Some Tri-State homeowners hit by extreme weather being dropped by insurers, others seeing rate hike

Dan Krauth Image
Tuesday, August 12, 2025
Insurers dropping customers, raising rates amid extreme weather
Tri-State homeowners who were hit by recent extreme weather say their insurance providers have either dropped them or are charging them higher rates.

Anytime the rainwater rushes into the subway system, or streets turn into rivers like they did earlier this month in New Jersey, homeowner Maria Reuter gets anxiety.

"It was just so stressful and so overwhelming," said Reuter.

She has been a victim of Mother Nature before.

She filed two claims with her insurance company in three months.

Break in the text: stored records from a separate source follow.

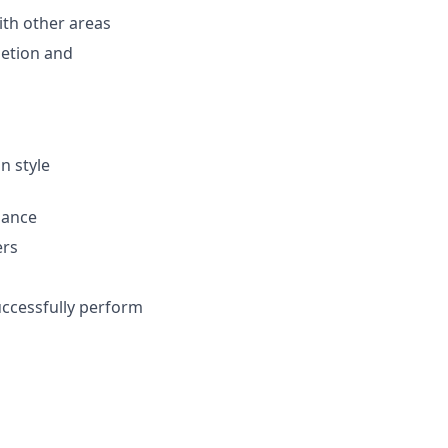
with other areas
letion and
n style
dance
ers
uccessfully perform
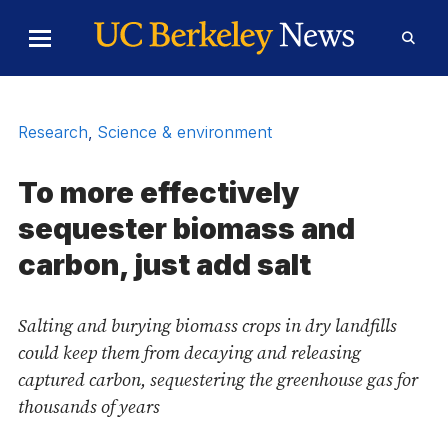
Skip to Content
Toggle
Toggl
Main
Searc
Menu
Form
Research
,
Science & environment
To more effectively
sequester biomass and
carbon, just add salt
Salting and burying biomass crops in dry landfills
could keep them from decaying and releasing
captured carbon, sequestering the greenhouse gas for
thousands of years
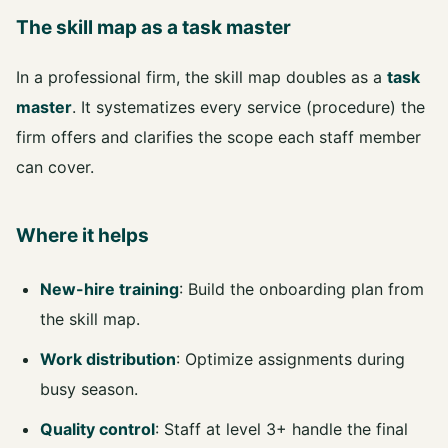
The skill map as a task master
In a professional firm, the skill map doubles as a
task
master
. It systematizes every service (procedure) the
firm offers and clarifies the scope each staff member
can cover.
Where it helps
New-hire training
: Build the onboarding plan from
the skill map.
Work distribution
: Optimize assignments during
busy season.
Quality control
: Staff at level 3+ handle the final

First, she says the water from Hurricane Ida caused her ceiling to bubble. Then, a short time later, her basement flooded with sewage water, costing thousands of dollars in damages.

A year later, she received a phone call from her insurer.

"They told us, we're not insuring you anymore, you're too high risk of a client, too high risk because you filed too many claims," said Reuter.

"Unfortunately, they're forgetting that people are at the heart of the problem, at the heart of who's being affected," she said.

She's not alone.

7 On Your Side Investigates tracked and mapped small increases each year in the number of families who have been dropped by their insurance companies, and they're not just families who live along the coast.

"It's just one more thing for people to worry about, where before I thought insurance was really like a safety net. And now it feels like a burden," said Reuter.

While there's a slight increase in people being dropped by insurance providers, research shows big increases in homeowners' insurance rates from 2018 to 2023.

An analysis by S&P Global found an average spike of 15% in New Jersey, 19% in New York, and 23% in Connecticut.

"There have been increases," said Assemblyman David Weprin, who is the chair of the Assembly's Insurance Committee. "It's significant," he said.

"We've had a number of hurricane flood-type of events in New York that we haven't had in years," he said.

Weprin said higher premiums are partly due to fraudulent insurance claims and to climate change.

"I think there's no question this is a correlation between some of these climate events and insurance premiums going up," said Weprin.

His committee is working to put safeguards in place to keep insurers in the state and to help prevent increases. Weprin said he's not aware of any insurers leaving the state, and there are hundreds of providers. He recommends that homeowners do comparison shopping.